▸ The problem: Each line of the listing must be set down exactly as it stands.

▸ Records for this task:
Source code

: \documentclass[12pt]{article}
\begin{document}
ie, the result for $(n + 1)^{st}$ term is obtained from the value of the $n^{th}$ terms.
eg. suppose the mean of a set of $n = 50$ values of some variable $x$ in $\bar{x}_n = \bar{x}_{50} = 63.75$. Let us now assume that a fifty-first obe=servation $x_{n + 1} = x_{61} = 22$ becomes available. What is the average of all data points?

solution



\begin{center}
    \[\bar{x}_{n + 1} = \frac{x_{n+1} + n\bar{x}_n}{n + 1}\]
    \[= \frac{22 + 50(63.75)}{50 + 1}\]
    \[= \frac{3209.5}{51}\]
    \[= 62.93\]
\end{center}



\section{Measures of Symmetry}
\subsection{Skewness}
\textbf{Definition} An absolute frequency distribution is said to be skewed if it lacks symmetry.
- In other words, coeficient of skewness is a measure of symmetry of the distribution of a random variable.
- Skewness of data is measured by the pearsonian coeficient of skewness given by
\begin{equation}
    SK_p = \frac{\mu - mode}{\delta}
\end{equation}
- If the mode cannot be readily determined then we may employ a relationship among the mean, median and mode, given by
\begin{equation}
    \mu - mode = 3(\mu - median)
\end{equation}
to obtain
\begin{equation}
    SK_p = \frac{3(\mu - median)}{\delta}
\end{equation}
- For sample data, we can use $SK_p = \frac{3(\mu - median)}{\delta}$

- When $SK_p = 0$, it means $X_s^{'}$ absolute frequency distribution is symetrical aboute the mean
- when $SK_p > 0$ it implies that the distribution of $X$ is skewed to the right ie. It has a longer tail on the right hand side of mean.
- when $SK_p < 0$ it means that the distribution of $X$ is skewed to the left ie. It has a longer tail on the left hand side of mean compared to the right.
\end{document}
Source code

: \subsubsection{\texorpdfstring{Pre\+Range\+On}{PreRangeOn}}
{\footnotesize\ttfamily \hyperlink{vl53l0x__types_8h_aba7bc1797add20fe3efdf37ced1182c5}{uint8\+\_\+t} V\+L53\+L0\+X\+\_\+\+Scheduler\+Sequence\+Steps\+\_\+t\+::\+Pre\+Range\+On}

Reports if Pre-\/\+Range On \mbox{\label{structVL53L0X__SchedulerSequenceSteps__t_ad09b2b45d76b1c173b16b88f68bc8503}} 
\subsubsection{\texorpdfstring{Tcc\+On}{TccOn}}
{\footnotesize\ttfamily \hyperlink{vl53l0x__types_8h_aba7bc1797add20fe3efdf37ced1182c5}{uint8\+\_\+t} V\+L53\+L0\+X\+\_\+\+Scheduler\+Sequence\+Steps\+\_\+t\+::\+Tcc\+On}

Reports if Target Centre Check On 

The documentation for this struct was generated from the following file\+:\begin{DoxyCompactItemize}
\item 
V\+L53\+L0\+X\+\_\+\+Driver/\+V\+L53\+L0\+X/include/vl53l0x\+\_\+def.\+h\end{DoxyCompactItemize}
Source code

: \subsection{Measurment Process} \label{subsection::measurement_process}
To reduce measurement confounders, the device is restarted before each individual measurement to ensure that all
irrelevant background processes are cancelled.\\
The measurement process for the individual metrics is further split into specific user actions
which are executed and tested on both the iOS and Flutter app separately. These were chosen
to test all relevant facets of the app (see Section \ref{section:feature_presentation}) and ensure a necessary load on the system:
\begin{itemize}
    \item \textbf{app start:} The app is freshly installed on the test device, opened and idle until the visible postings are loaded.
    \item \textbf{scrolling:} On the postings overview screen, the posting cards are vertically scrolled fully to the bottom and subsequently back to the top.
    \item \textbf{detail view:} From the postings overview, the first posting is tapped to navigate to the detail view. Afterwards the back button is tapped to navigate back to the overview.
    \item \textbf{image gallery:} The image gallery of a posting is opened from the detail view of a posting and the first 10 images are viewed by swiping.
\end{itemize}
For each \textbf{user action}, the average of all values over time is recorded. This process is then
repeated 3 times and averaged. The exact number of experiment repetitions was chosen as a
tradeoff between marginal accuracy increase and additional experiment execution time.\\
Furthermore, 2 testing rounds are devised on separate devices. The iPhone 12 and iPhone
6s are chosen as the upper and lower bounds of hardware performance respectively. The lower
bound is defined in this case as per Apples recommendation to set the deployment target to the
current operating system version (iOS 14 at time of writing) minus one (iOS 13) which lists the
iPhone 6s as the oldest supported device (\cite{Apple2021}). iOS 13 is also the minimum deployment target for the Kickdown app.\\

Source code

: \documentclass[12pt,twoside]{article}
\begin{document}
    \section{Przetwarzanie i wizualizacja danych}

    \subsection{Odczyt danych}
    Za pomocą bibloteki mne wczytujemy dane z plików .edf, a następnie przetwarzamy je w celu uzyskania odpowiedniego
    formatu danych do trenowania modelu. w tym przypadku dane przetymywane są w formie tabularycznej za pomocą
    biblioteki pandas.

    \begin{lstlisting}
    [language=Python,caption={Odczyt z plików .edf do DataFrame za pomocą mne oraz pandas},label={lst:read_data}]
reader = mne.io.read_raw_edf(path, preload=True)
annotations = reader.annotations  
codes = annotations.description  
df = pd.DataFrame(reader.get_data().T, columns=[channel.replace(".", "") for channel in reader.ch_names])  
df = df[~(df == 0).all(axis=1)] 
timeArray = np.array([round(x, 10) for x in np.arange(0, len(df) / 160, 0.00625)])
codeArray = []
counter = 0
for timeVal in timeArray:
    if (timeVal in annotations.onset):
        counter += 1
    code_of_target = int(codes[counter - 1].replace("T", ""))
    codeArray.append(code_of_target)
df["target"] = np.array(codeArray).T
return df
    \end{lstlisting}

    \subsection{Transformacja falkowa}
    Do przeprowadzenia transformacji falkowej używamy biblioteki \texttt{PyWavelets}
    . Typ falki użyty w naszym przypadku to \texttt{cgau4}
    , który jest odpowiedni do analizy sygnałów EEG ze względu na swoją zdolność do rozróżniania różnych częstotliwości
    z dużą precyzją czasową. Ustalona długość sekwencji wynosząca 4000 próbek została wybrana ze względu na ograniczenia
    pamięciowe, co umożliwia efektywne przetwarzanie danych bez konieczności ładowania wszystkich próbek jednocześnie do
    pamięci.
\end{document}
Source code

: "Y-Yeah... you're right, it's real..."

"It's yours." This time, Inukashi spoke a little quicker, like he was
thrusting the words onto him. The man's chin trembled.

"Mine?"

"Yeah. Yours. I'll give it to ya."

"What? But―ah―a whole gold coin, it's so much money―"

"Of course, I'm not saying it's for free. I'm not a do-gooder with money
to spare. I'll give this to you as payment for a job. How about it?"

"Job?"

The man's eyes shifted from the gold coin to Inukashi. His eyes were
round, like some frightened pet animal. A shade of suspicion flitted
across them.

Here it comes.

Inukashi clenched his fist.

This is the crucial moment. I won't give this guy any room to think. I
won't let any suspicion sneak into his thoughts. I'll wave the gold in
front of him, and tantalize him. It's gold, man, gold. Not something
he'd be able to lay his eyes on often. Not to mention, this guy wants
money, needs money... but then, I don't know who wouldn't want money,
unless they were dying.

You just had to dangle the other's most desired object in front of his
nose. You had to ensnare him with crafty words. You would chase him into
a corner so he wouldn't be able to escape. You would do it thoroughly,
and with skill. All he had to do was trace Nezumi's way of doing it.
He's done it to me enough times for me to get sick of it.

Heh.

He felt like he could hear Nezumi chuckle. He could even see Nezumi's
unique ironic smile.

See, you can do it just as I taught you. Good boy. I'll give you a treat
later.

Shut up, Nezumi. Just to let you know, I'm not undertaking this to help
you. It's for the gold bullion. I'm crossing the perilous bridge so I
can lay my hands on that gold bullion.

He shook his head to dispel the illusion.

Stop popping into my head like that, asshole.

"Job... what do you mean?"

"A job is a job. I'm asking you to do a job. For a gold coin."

▸ Finished task:
Source code

: \documentclass[12pt]{article}
\begin{document}
ie, the result for $(n + 1)^{st}$ term is obtained from the value of the $n^{th}$ terms.
eg. suppose the mean of a set of $n = 50$ values of some variable $x$ in $\bar{x}_n = \bar{x}_{50} = 63.75$. Let us now assume that a fifty-first obe=servation $x_{n + 1} = x_{61} = 22$ becomes available. What is the average of all data points?

solution



\begin{center}
    \[\bar{x}_{n + 1} = \frac{x_{n+1} + n\bar{x}_n}{n + 1}\]
    \[= \frac{22 + 50(63.75)}{50 + 1}\]
    \[= \frac{3209.5}{51}\]
    \[= 62.93\]
\end{center}



\section{Measures of Symmetry}
\subsection{Skewness}
\textbf{Definition} An absolute frequency distribution is said to be skewed if it lacks symmetry.
- In other words, coeficient of skewness is a measure of symmetry of the distribution of a random variable.
- Skewness of data is measured by the pearsonian coeficient of skewness given by
\begin{equation}
    SK_p = \frac{\mu - mode}{\delta}
\end{equation}
- If the mode cannot be readily determined then we may employ a relationship among the mean, median and mode, given by
\begin{equation}
    \mu - mode = 3(\mu - median)
\end{equation}
to obtain
\begin{equation}
    SK_p = \frac{3(\mu - median)}{\delta}
\end{equation}
- For sample data, we can use $SK_p = \frac{3(\mu - median)}{\delta}$

- When $SK_p = 0$, it means $X_s^{'}$ absolute frequency distribution is symetrical aboute the mean
- when $SK_p > 0$ it implies that the distribution of $X$ is skewed to the right ie. It has a longer tail on the right hand side of mean.
- when $SK_p < 0$ it means that the distribution of $X$ is skewed to the left ie. It has a longer tail on the left hand side of mean compared to the right.
\end{document}
Source code

: \subsubsection{\texorpdfstring{Pre\+Range\+On}{PreRangeOn}}
{\footnotesize\ttfamily \hyperlink{vl53l0x__types_8h_aba7bc1797add20fe3efdf37ced1182c5}{uint8\+\_\+t} V\+L53\+L0\+X\+\_\+\+Scheduler\+Sequence\+Steps\+\_\+t\+::\+Pre\+Range\+On}

Reports if Pre-\/\+Range On \mbox{\label{structVL53L0X__SchedulerSequenceSteps__t_ad09b2b45d76b1c173b16b88f68bc8503}} 
\subsubsection{\texorpdfstring{Tcc\+On}{TccOn}}
{\footnotesize\ttfamily \hyperlink{vl53l0x__types_8h_aba7bc1797add20fe3efdf37ced1182c5}{uint8\+\_\+t} V\+L53\+L0\+X\+\_\+\+Scheduler\+Sequence\+Steps\+\_\+t\+::\+Tcc\+On}

Reports if Target Centre Check On 

The documentation for this struct was generated from the following file\+:\begin{DoxyCompactItemize}
\item 
V\+L53\+L0\+X\+\_\+\+Driver/\+V\+L53\+L0\+X/include/vl53l0x\+\_\+def.\+h\end{DoxyCompactItemize}
Source code

: \subsection{Measurment Process} \label{subsection::measurement_process}
To reduce measurement confounders, the device is restarted before each individual measurement to ensure that all
irrelevant background processes are cancelled.\\
The measurement process for the individual metrics is further split into specific user actions
which are executed and tested on both the iOS and Flutter app separately. These were chosen
to test all relevant facets of the app (see Section \ref{section:feature_presentation}) and ensure a necessary load on the system:
\begin{itemize}
    \item \textbf{app start:} The app is freshly installed on the test device, opened and idle until the visible postings are loaded.
    \item \textbf{scrolling:} On the postings overview screen, the posting cards are vertically scrolled fully to the bottom and subsequently back to the top.
    \item \textbf{detail view:} From the postings overview, the first posting is tapped to navigate to the detail view. Afterwards the back button is tapped to navigate back to the overview.
    \item \textbf{image gallery:} The image gallery of a posting is opened from the detail view of a posting and the first 10 images are viewed by swiping.
\end{itemize}
For each \textbf{user action}, the average of all values over time is recorded. This process is then
repeated 3 times and averaged. The exact number of experiment repetitions was chosen as a
tradeoff between marginal accuracy increase and additional experiment execution time.\\
Furthermore, 2 testing rounds are devised on separate devices. The iPhone 12 and iPhone
6s are chosen as the upper and lower bounds of hardware performance respectively. The lower
bound is defined in this case as per Apples recommendation to set the deployment target to the
current operating system version (iOS 14 at time of writing) minus one (iOS 13) which lists the
iPhone 6s as the oldest supported device (\cite{Apple2021}). iOS 13 is also the minimum deployment target for the Kickdown app.\\

Source code

: \documentclass[12pt,twoside]{article}
\begin{document}
    \section{Przetwarzanie i wizualizacja danych}

    \subsection{Odczyt danych}
    Za pomocą bibloteki mne wczytujemy dane z plików .edf, a następnie przetwarzamy je w celu uzyskania odpowiedniego
    formatu danych do trenowania modelu. w tym przypadku dane przetymywane są w formie tabularycznej za pomocą
    biblioteki pandas.

    \begin{lstlisting}
    [language=Python,caption={Odczyt z plików .edf do DataFrame za pomocą mne oraz pandas},label={lst:read_data}]
reader = mne.io.read_raw_edf(path, preload=True)
annotations = reader.annotations  
codes = annotations.description  
df = pd.DataFrame(reader.get_data().T, columns=[channel.replace(".", "") for channel in reader.ch_names])  
df = df[~(df == 0).all(axis=1)] 
timeArray = np.array([round(x, 10) for x in np.arange(0, len(df) / 160, 0.00625)])
codeArray = []
counter = 0
for timeVal in timeArray:
    if (timeVal in annotations.onset):
        counter += 1
    code_of_target = int(codes[counter - 1].replace("T", ""))
    codeArray.append(code_of_target)
df["target"] = np.array(codeArray).T
return df
    \end{lstlisting}

    \subsection{Transformacja falkowa}
    Do przeprowadzenia transformacji falkowej używamy biblioteki \texttt{PyWavelets}
    . Typ falki użyty w naszym przypadku to \texttt{cgau4}
    , który jest odpowiedni do analizy sygnałów EEG ze względu na swoją zdolność do rozróżniania różnych częstotliwości
    z dużą precyzją czasową. Ustalona długość sekwencji wynosząca 4000 próbek została wybrana ze względu na ograniczenia
    pamięciowe, co umożliwia efektywne przetwarzanie danych bez konieczności ładowania wszystkich próbek jednocześnie do
    pamięci.
\end{document}
Source code

: "Y-Yeah... you're right, it's real..."

"It's yours." This time, Inukashi spoke a little quicker, like he was
thrusting the words onto him. The man's chin trembled.

"Mine?"

"Yeah. Yours. I'll give it to ya."

"What? But―ah―a whole gold coin, it's so much money―"

"Of course, I'm not saying it's for free. I'm not a do-gooder with money
to spare. I'll give this to you as payment for a job. How about it?"

"Job?"

The man's eyes shifted from the gold coin to Inukashi. His eyes were
round, like some frightened pet animal. A shade of suspicion flitted
across them.

Here it comes.

Inukashi clenched his fist.

This is the crucial moment. I won't give this guy any room to think. I
won't let any suspicion sneak into his thoughts. I'll wave the gold in
front of him, and tantalize him. It's gold, man, gold. Not something
he'd be able to lay his eyes on often. Not to mention, this guy wants
money, needs money... but then, I don't know who wouldn't want money,
unless they were dying.

You just had to dangle the other's most desired object in front of his
nose. You had to ensnare him with crafty words. You would chase him into
a corner so he wouldn't be able to escape. You would do it thoroughly,
and with skill. All he had to do was trace Nezumi's way of doing it.
He's done it to me enough times for me to get sick of it.

Heh.

He felt like he could hear Nezumi chuckle. He could even see Nezumi's
unique ironic smile.

See, you can do it just as I taught you. Good boy. I'll give you a treat
later.

Shut up, Nezumi. Just to let you know, I'm not undertaking this to help
you. It's for the gold bullion. I'm crossing the perilous bridge so I
can lay my hands on that gold bullion.

He shook his head to dispel the illusion.

Stop popping into my head like that, asshole.

"Job... what do you mean?"

"A job is a job. I'm asking you to do a job. For a gold coin."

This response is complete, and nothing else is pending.